COSA PRODURRE:
Trasforma in un breve elenco puntato il paragrafo del ricordo sul bar Capitello che comincia con «Con mia sorella Tita lavorammo», mantenendone i fatti principali.
======== TESTO FORNITO
Bar “Capitello”

Lacco Ameno mi ha sempre dato l’impressione di una grande famiglia. Anche se c’erano ragazzi che non frequentavi, erano sempre dei conoscenti come dei parenti di 3 o 4 grado. Non mi sono mai sentito estraneo. A volte rimanevo all’estero per lunghi periodi, al ritorno bastavano pochi giorni e ti sentivi accolto e membro di una comunità.
Come la maggior parte dei miei amici ho iniziato a lavorare già da piccolo. Come detto in un “mio ricordo” precedente, per poter partecipare al sorteggio della statua del Cuore di Gesù trascorsi tutta un’estate a portare avvisi telefonici per il territorio.
Con mia sorella Tita lavorammo sopra al bar dello stabilimento balneare “Capitello” i cui proprietari erano di Napoli ed erano delle persone molto a modo e simpatiche. Il bar era il punto di ritrovo di tutti i villeggianti della spiaggia del “Fungo” e anche dei ragazzi del rione Capitello. Il turno di lavoro copriva le ore dal mattino alla sera. Il tormentone di quell’estate era “Legata ad un granello di sabbia” di Nico Fidenco. Noi non avvertivamo la fatica perché quel bar era il punto d’incontro dei nostri coetanei e noi eravamo sempre al centro della scena.
================
======== RIGHE FORNITE
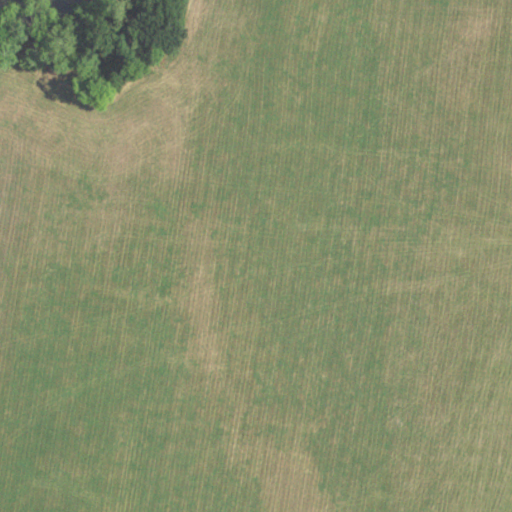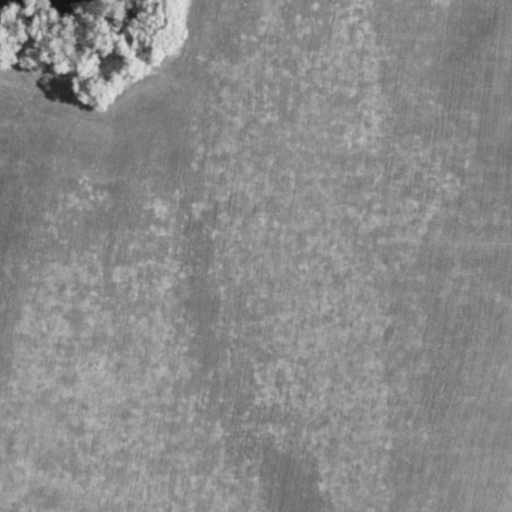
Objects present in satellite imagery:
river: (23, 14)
================
======== RIGHE FORNITE
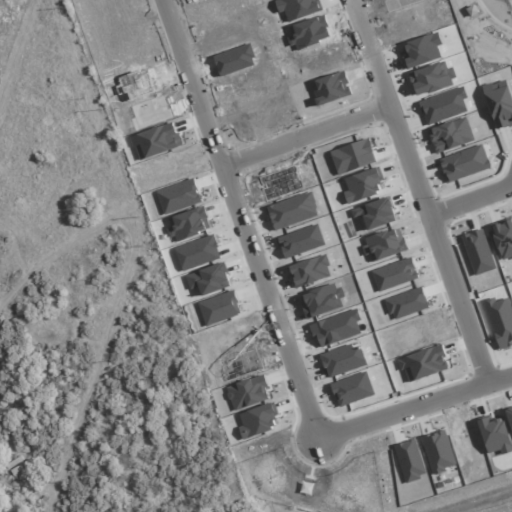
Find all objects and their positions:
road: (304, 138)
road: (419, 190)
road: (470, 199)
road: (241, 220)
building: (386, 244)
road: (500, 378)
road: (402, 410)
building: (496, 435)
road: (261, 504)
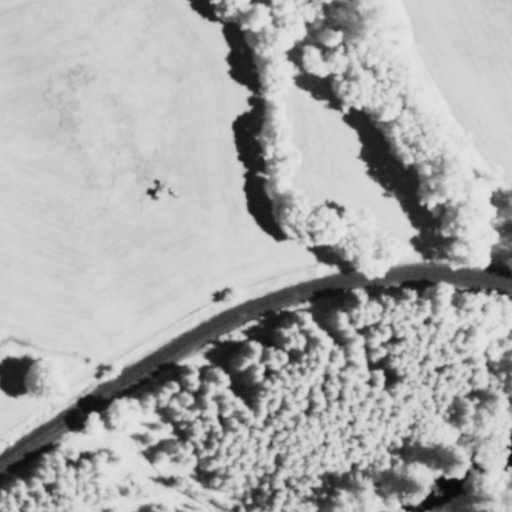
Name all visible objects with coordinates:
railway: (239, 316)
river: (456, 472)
================
RISPOSTA:
- Lavoro con la sorella Tita sopra al bar dello stabilimento balneare "Capitello".
- Proprietari di Napoli, persone molto a modo e simpatiche.
- Il bar era il punto di ritrovo dei villeggianti della spiaggia del "Fungo" e dei ragazzi del rione Capitello.
- Turno dal mattino alla sera.
- Tormentone dell'estate: "Legata ad un granello di sabbia" di Nico Fidenco.
- Nessuna fatica avvertita, perché il bar era il punto d'incontro dei coetanei e loro due erano sempre al centro della scena.